Your task:
Copy all lines holding the word "Professionals" from the entries.

Records for processing: Begin

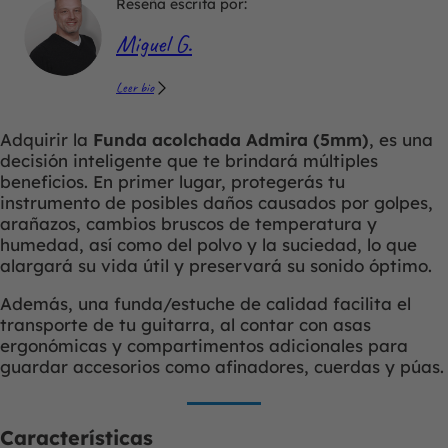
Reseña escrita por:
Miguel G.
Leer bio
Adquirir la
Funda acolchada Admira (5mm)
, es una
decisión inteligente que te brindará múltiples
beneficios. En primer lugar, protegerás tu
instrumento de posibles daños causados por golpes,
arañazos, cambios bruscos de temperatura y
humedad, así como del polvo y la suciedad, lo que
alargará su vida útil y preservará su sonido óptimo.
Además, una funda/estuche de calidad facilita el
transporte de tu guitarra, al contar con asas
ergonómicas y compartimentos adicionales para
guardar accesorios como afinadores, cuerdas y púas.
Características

Records for processing: End
Records for processing: Begin

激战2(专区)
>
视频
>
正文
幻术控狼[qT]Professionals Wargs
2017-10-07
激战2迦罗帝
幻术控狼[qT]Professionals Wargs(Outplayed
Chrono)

Records for processing: End

Solution for this exercise:
幻术控狼[qT]Professionals Wargs
幻术控狼[qT]Professionals Wargs(Outplayed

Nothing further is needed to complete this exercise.